Outros assuntos que se discutiram neste período tiveram o mesmo efeito fracturante, ao dividir de forma profunda e irredutível as opiniões: as cerimónias do 25 de Abril, as comemorações do 1.º de Maio, o prolongamento (ou não) do estado de emergência, as possíveis estratégias e a calendarização para um retorno à normalidade. Todos estes assuntos dividiram profundamente o país, com tanta violência e acrimónia que a leitura de opiniões nos media e nas redes sociais se torna penosa. Outros temas se sucederão, seguramente.

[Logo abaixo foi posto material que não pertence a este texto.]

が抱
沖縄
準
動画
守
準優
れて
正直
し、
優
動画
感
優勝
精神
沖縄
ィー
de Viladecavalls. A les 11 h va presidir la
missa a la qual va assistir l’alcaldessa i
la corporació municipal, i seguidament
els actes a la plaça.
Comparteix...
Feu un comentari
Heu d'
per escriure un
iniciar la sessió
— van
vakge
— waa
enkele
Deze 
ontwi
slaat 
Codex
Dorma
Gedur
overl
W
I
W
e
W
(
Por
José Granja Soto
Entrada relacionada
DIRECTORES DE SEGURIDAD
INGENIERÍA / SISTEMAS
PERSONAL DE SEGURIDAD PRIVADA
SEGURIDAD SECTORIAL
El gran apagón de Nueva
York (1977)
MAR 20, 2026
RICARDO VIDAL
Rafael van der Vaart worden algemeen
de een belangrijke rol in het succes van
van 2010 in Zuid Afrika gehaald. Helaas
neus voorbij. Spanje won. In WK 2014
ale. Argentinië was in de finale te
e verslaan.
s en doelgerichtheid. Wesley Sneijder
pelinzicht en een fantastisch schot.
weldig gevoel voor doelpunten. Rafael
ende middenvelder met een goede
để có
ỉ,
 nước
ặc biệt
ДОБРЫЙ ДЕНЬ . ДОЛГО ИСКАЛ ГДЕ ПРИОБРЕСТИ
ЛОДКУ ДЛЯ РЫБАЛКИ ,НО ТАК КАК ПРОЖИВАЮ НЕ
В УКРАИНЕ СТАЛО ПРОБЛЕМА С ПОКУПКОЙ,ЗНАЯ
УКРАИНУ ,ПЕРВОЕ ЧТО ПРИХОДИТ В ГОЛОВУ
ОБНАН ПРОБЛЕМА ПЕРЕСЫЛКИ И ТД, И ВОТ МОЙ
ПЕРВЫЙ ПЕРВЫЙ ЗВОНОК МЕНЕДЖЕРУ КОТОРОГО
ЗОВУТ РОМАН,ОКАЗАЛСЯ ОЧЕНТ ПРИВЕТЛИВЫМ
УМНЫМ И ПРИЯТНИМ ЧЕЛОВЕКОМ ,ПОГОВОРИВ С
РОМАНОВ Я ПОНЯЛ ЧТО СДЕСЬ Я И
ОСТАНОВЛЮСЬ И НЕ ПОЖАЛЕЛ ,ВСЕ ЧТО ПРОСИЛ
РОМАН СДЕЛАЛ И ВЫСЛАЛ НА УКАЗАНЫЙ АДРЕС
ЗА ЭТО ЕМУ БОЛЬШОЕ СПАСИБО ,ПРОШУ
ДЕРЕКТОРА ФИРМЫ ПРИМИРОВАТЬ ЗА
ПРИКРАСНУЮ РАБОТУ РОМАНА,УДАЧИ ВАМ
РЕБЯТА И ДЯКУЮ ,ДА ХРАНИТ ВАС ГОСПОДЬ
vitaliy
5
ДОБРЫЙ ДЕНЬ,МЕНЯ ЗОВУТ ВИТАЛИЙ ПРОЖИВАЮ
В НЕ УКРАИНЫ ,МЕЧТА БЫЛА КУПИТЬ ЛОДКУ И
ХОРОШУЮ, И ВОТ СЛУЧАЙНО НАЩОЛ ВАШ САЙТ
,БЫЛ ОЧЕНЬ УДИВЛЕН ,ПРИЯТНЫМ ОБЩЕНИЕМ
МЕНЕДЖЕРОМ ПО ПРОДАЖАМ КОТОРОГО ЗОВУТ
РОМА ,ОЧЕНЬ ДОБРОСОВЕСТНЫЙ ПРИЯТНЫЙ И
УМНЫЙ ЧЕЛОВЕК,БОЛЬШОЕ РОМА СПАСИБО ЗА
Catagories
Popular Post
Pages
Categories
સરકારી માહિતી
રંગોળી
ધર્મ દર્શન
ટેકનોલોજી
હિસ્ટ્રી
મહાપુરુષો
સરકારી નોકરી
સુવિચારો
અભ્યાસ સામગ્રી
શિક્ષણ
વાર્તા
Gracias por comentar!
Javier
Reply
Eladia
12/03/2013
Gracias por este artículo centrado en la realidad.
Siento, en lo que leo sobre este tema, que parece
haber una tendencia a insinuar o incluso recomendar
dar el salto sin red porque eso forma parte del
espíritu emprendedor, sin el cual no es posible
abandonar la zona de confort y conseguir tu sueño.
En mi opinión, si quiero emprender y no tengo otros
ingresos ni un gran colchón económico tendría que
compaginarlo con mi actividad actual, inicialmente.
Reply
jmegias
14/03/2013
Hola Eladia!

O resultado é que o diálogo profundo, construtivo e baseado em factos se torna cada vez mais difícil, um fenómeno a que assistimos tanto em Portugal como no estrangeiro. A verdade está, muitas vezes, entre as duas visões extremas e, em geral, as posições de compromisso são aquelas que minimizam os riscos e obtêm os melhores resultados. A forma como o Governo português geriu esta epidemia parece-me ser um exemplo de uma posição de compromisso com resultados que têm sido, até agora, positivos. Apesar disso, as posições do Governo são sistematicamente criticadas, de um e de outro lado. Não existe nada de errado em criticar a actuação das autoridades, e mal seria que essa liberdade fosse limitada. Mas quando tudo é violentamente criticado, simultaneamente por ser demasiado conservador ou demasiado aventureiro, demasiado à direita ou demasiado à esquerda, demasiado liberal ou demasiado estatista, fica-se com a sensação que as críticas deixaram de ser sobre a substância, e veiculam apenas as visões cegas de quem está fechado nas respectivas bolhas.
Os algoritmos de recomendação estão a substituir a aldeia global, criada pela Internet, por um conjunto de ilhas isoladas e remotas, onde apenas vemos e ouvimos os que pensam exactamente como nós. Neste ambiente, as notícias falsas propagam-se com facilidade, deixamos de ter a visão global e perdemos a capacidade de diálogo que é necessária para que as democracias funcionem eficazmente. O populismo avança e os candidatos que defendem posições de compromisso não são populares.
Portugal tem, até agora, resistido a esta tendência global de bipolarização e é, em alguns aspectos, exemplar. Mas a pressão é inexorável e, se nada fizermos, as bolhas acabarão por eliminar as posições intermédias a favor das posições extremistas. Depende de cada um de nós manter abertos os canais que nos trazem opiniões diferentes da nossa, preservar um espírito aberto e analisar os diversos argumentos de forma racional, objectiva e ponderada. Caso contrário, estaremos a contribuir para o fim da democracia, cada vez mais fechados nas nossas bolhas, cada vez mais intolerantes a opiniões contrárias.